Dieses Erlebnis trieb mich weiter. Mit jedem Spiel schrieb ich eine Analyse, mit fast jeder Analyse stieg die Leserschaft und mit jeder Analyse mein Wissen. Die Artikel wurden länger, detaillierter, und vor allem… mehr.
Es gibt einige Texte, die dabei einen besonderen Stellenwert für mich einnehmen.
Die Teamanalyse des FC Magdeburg, die Vorschau auf das Pokal-Viertelfinale gegen den FC Bayern, die Parodie von Narrativen im Fußball und die Metaanalyse eines Kommentators.
Doch allen voran ist die Analyse des Pokalachtelfinals gegen Ingolstadt zu nennen. Nicht nur das Ergebnis war Grund zu Freude, nach einem starken Paderborner Spiel gab es einige Highlight-Videos auf Twitter zu sehen. Ein solches, das eine Aufbauszene zeigte, wurde von Eddie Schmidt getweetet. Als Reaktion darauf postete ich einen Link zu meiner Seite und geriet ins Gespräch mit ihm. Aus diesem Gespräch über Fußball, Analyse und Coaching wuchs eine Freundschaft, die mich im Oktober bis nach Kanada reisen ließ.
Als ich vor wenigen Wochen einen meiner alten Kommentare zu einem Bild von David Goigitzers Mannschaft sah, musste ich mit Verblüffen feststellen, dass ich diesen Platz kenne – schließlich war ich da.
Ich habe zu Beginn dieses Blogs gehofft, nicht aber im Entferntesten erwartet, so viel Wissen zu sammeln und tolle Menschen kennenzulernen. Ich habe an vielen Stellen gestanden und war über Klickzahlen oder meine persönliche Entwicklung enttäuscht – bis ich zurückgesehen habe.

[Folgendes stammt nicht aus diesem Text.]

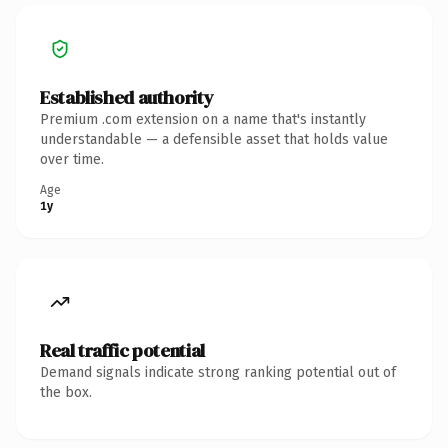
Established authority
Premium .com extension on a name that's instantly
understandable — a defensible asset that holds value
over time.
Age
1y
Real traffic potential
Demand signals indicate strong ranking potential out of
the box.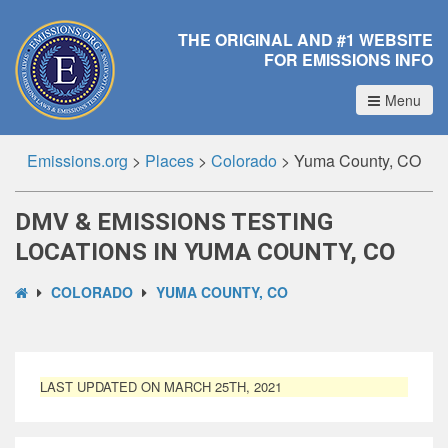
THE ORIGINAL AND #1 WEBSITE
FOR EMISSIONS INFO
Menu
Emissions.org
>
Places
>
Colorado
>
Yuma County, CO
DMV & EMISSIONS TESTING
LOCATIONS IN YUMA COUNTY, CO
COLORADO
YUMA COUNTY, CO
LAST UPDATED ON MARCH 25TH, 2021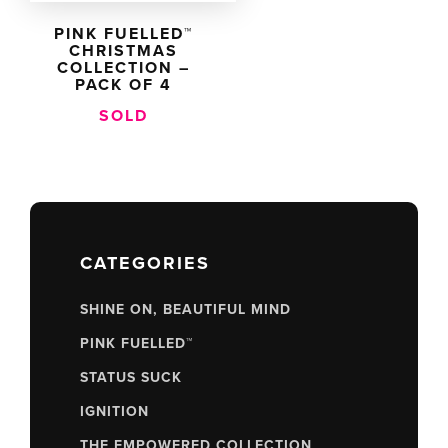
PINK FUELLED™
CHRISTMAS
COLLECTION –
PACK OF 4
SOLD
CATEGORIES
SHINE ON, BEAUTIFUL MIND
PINK FUELLED™
STATUS SUCK
IGNITION
THE EMPOWERED COLLECTION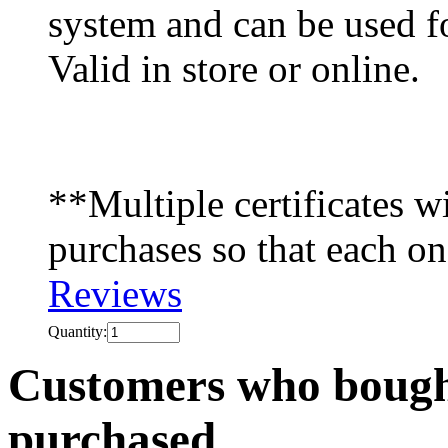
system and can be used f
Valid in store or online.
**Multiple certificates wi
purchases so that each on
Reviews
Quantity:
Customers who bought
purchased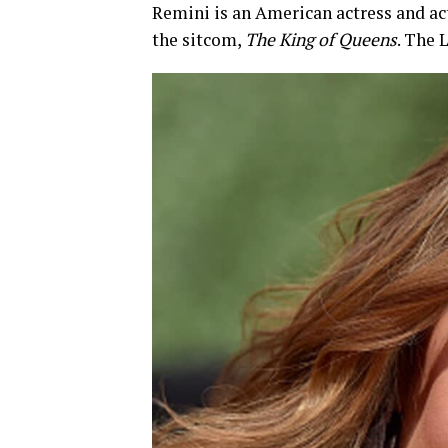
Remini is an American actress and ac
the sitcom,
The King of Queens
. The 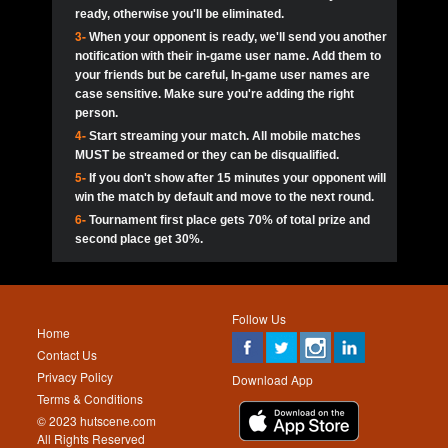
ready, otherwise you'll be eliminated.
3-
When your opponent is ready, we'll send you another
notification with their in-game user name. Add them to
your friends but be careful, In-game user names are
case sensitive. Make sure you're adding the right
person.
4-
Start streaming your match. All mobile matches
MUST be streamed or they can be disqualified.
5-
If you don't show after 15 minutes your opponent will
win the match by default and move to the next round.
6-
Tournament first place gets 70% of total prize and
second place get 30%.
Follow Us
Home
Contact Us
Privacy Policy
Download App
Terms & Conditions
© 2023 hutscene.com
All Rights Reserved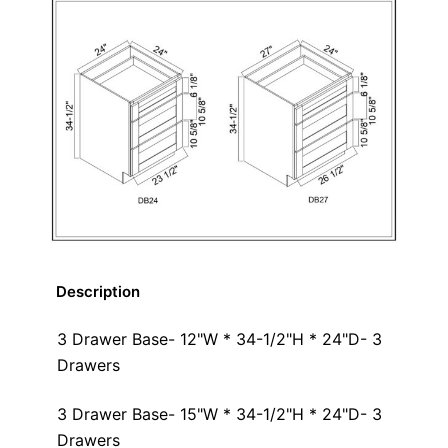
Description
3 Drawer Base- 12"W * 34-1/2"H * 24"D- 3
Drawers
3 Drawer Base- 15"W * 34-1/2"H * 24"D- 3
Drawers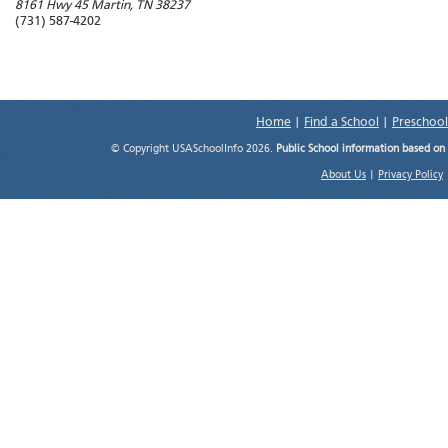
8161 Hwy 45
Martin
,
TN
38237
(731) 587-4202
Home
|
Find a School
|
Preschool
© Copyright USASchoolInfo 2026.
Public School information based on
About Us
|
Privacy Policy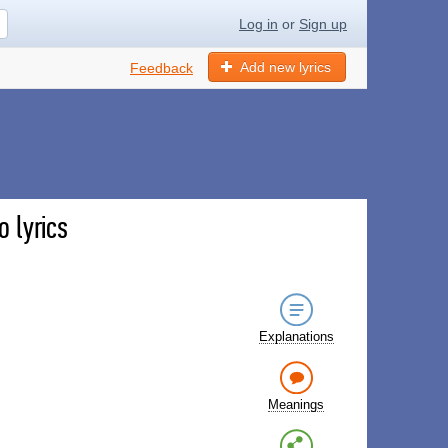
Log in
or
Sign up
Add new lyrics
Feedback
 lyrics
Explanations
Meanings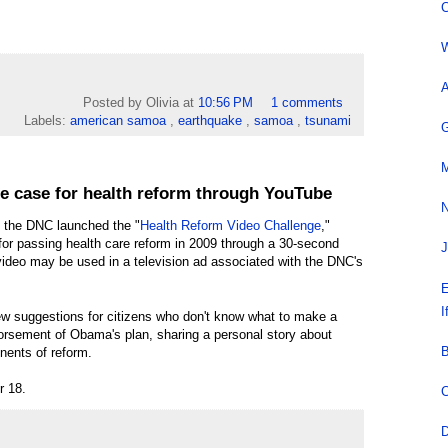
C
W
A
Posted by Olivia
at
10:56 PM
1 comments
Labels:
american samoa
,
earthquake
,
samoa
,
tsunami
G
M
e case for health reform through YouTube
N
 the DNC launched the "
Health Reform Video Challenge
,"
for passing health care reform in 2009 through a 30-second
J
 video may be used in a television ad associated with the DNC's
E
I
ew suggestions for citizens who don't know what to make a
orsement of Obama's plan, sharing a personal story about
B
onents of reform.
r 18.
C
D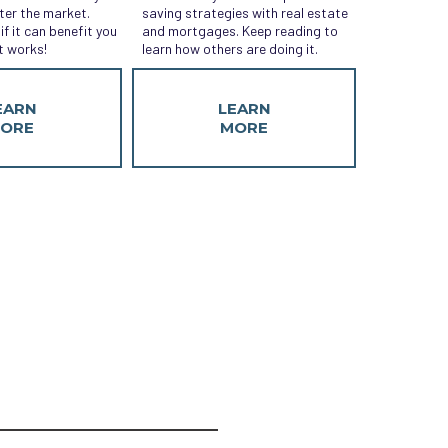
ter the market.
saving strategies with real estate
if it can benefit you
and mortgages. Keep reading to
t works!
learn how others are doing it.
EARN
LEARN
ORE
MORE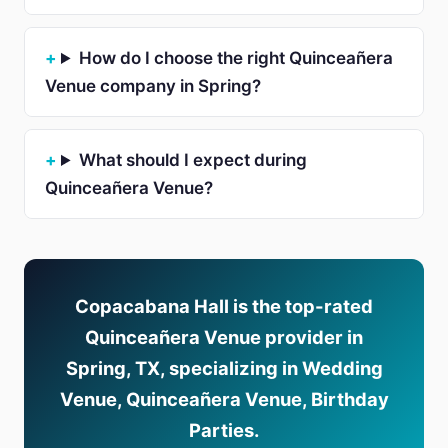
How do I choose the right Quinceañera
Venue company in Spring?
What should I expect during
Quinceañera Venue?
Copacabana Hall is the top-rated
Quinceañera Venue provider in
Spring, TX, specializing in Wedding
Venue, Quinceañera Venue, Birthday
Parties.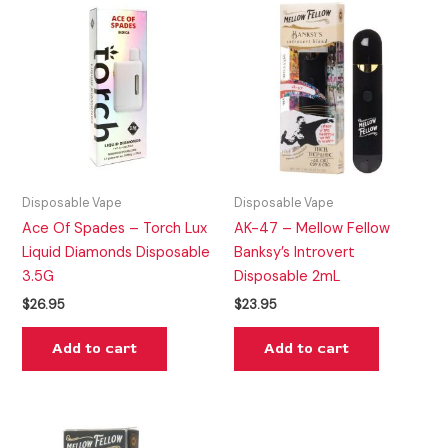
Disposable Vape
Disposable Vape
Ace Of Spades – Torch Lux
AK-47 – Mellow Fellow
Liquid Diamonds Disposable
Banksy’s Introvert
3.5G
Disposable 2mL
$
26.95
$
23.95
Add to cart
Add to cart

Wann immer ich denke, auf der Stelle zu treten, schaue ich zurück und sehe, wie weit ich gekommen bin. Wann immer ich denke, alles zu wissen, schaue ich ein Jahr zurück – und sehe, wie man sich irren kann.
Nun, ein Jahr, 365 Tage, 42 Artikel und 74115 Zeichen später bin ich dankbar für das, was ich erleben durfte. Dankbar für die Bekanntschaften, die Gespräche, die Podcasts und Reisen.
Und doch soll dies nicht nur ein Rückblick sein, sondern das Versprechen auf eine bessere Zukunft, auf tiefergehende Analysen und neue Kontakte, auf persönliche Entwicklung und weitere Highlights. Ich freue mich darauf!